The van slows as we ride up the ramp to merge onto the Athens loop. “Faster! Faster!” I call to him and eventually he speeds up. We continue on to Atlanta to move my bed and larger things out to Comer in the back of the van. Every once in a while, Hei Nay Htoo lets out a sigh of frustration and says something in Karen, which I do not understand. As we approach Clarkston I tell Hei Nay Htoo to stay on 78 until the exit for I-285. “This will probably be the hardest thing you have ever done. The exit comes in on the left and you have a half a mile to cross four lanes of traffic to get over to the exit for Ponce on the other side.” I am not sure if he understands, but cars are already zooming past us on our right side as the exit winds adjacent to the interstate.
“Na bleeahh—Are you scared?”
“Ya ta blee bah—I’m not scared.”
“Nyaw nu pe gleh ta boh ee yeh ya blee ah do ma—Usually on this road I am very scared. Get over!”
I look back at the oncoming traffic. “Get over!” I call again. Before I know it we are passing into the exit and gliding up the hill to the stoplight on Ponce. I clap my hands boisterously, declaring: “YEAH! Na noh ga bahehh—You can drive!”
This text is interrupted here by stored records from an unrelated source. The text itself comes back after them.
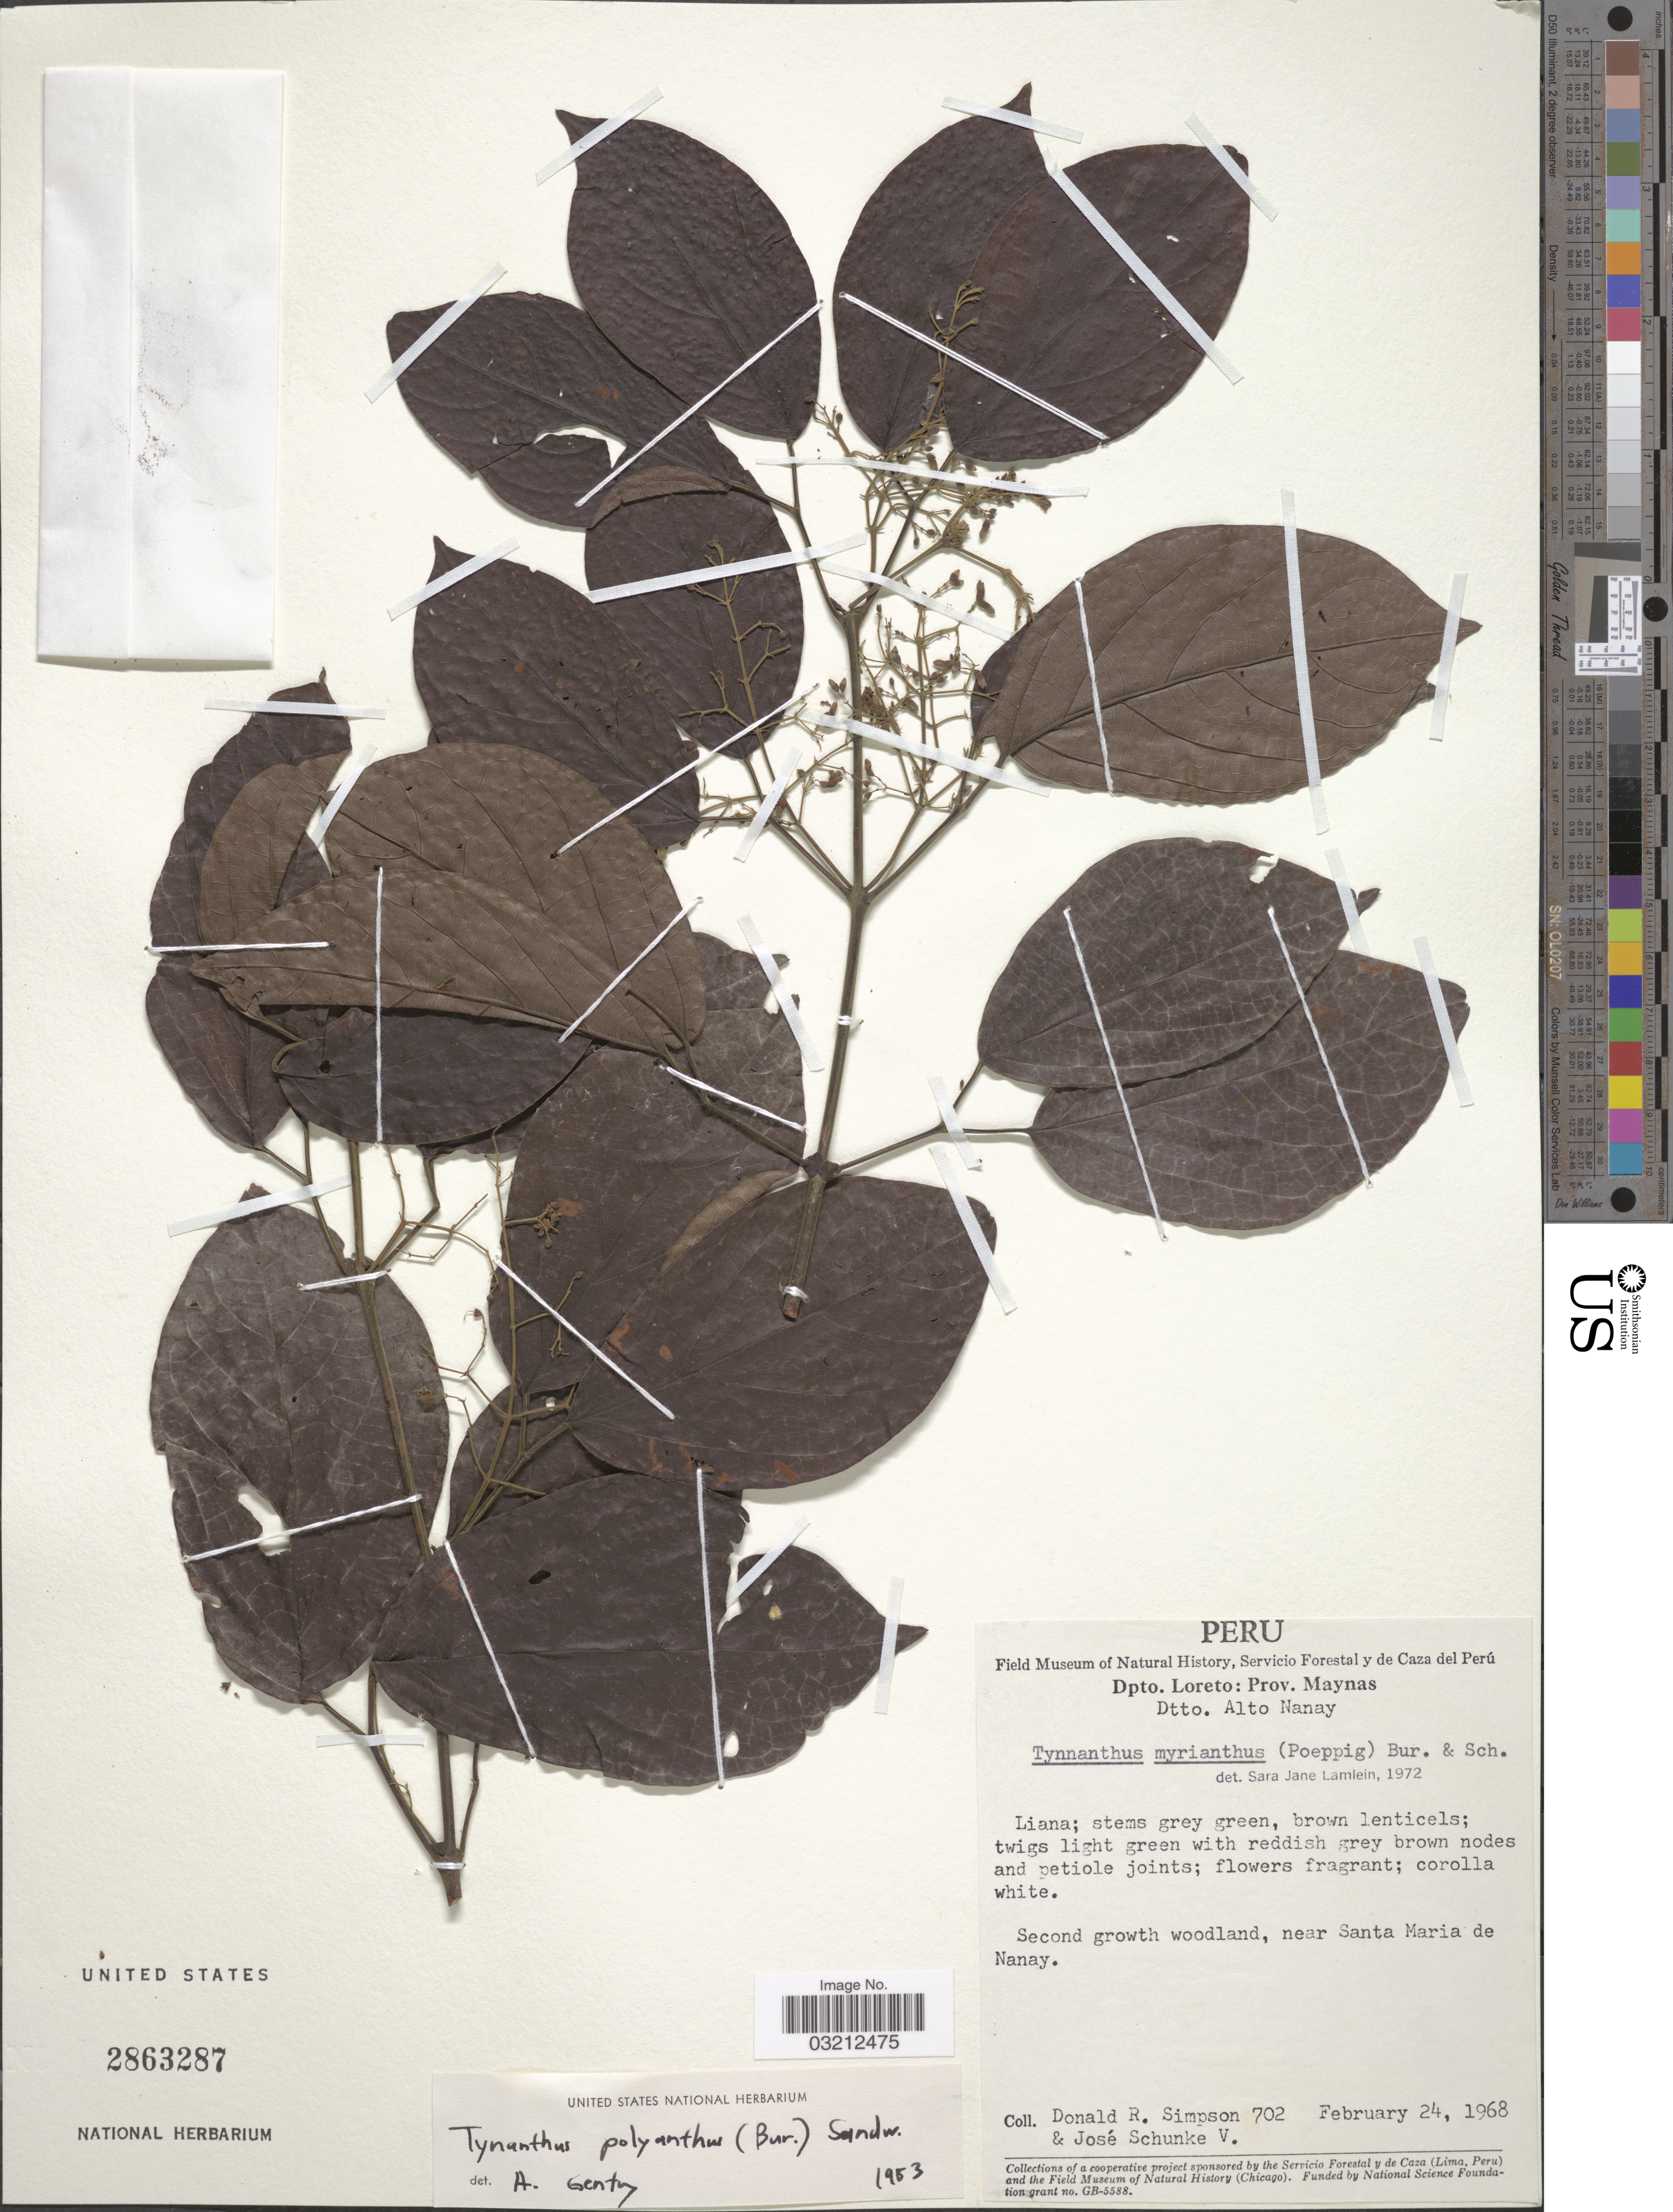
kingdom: Plantae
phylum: Tracheophyta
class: Magnoliopsida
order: Lamiales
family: Bignoniaceae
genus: Tynanthus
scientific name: Tynanthus polyanthus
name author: (Bureau) Sandwith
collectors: D. R. Simpson & J. Schunke Vigo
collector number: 702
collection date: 1968-02-24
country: Peru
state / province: Loreto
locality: Dpto. Loreto: Prov. Maynas. Dtto. Alto Nanay. Second growth woodland, near Santa Maria de Nanay.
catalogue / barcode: US 2863287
We fill up the back of the minivan with my bed, desk, boxes, and clothes from my room in that house on Casa Woods where I spent my past few months. Bernard and Amber moved out a few days earlier to live with Maung Soe and Kmoo Paw’s family in their apartment on North Indian Creek. By the end of the afternoon after visiting friends and seeking a seemingly unattainable closure, I am sprawled out on the floor of Lay Moo’s apartment, completely exhausted. I have the keys to the van, but Hei Nay Htoo holds out his hand. “Na mee luh ga boo thay—You can sleep in the car.”
We so easily conflate our sense of place and the order of life that we create for ourselves, with the fleeting nature of reality. Our plans, ideas, and concepts bring order to the formless void, allowing our brains to play at comprehension while the great cloud of change broods over us. We can only speculate from memory.
Solomon, when standing before the altar in the newly built temple declared, “Can it indeed be that God dwells among men on earth? If the heavens and the highest heavens cannot contain you, how much less this temple which I have built!” God is a wanderer, telling tales of perpetuity. In transition, we realize that the corners in which we disguise eternity are small, and as the walls come crashing down we are forced to look that great judge death in the face and state our case.
I awaken as we roll in to a stoplight somewhere on 78. I look over at Hei Nay Htoo as a little child emerging from sleep. He meets my gaze, his brow furrowed with fatherly concern, overtaken by confusion at the strangeness of this situation. We look at each other curiously, brothers from opposite jungles, and then turn back to the road, passing endlessly into the twilight.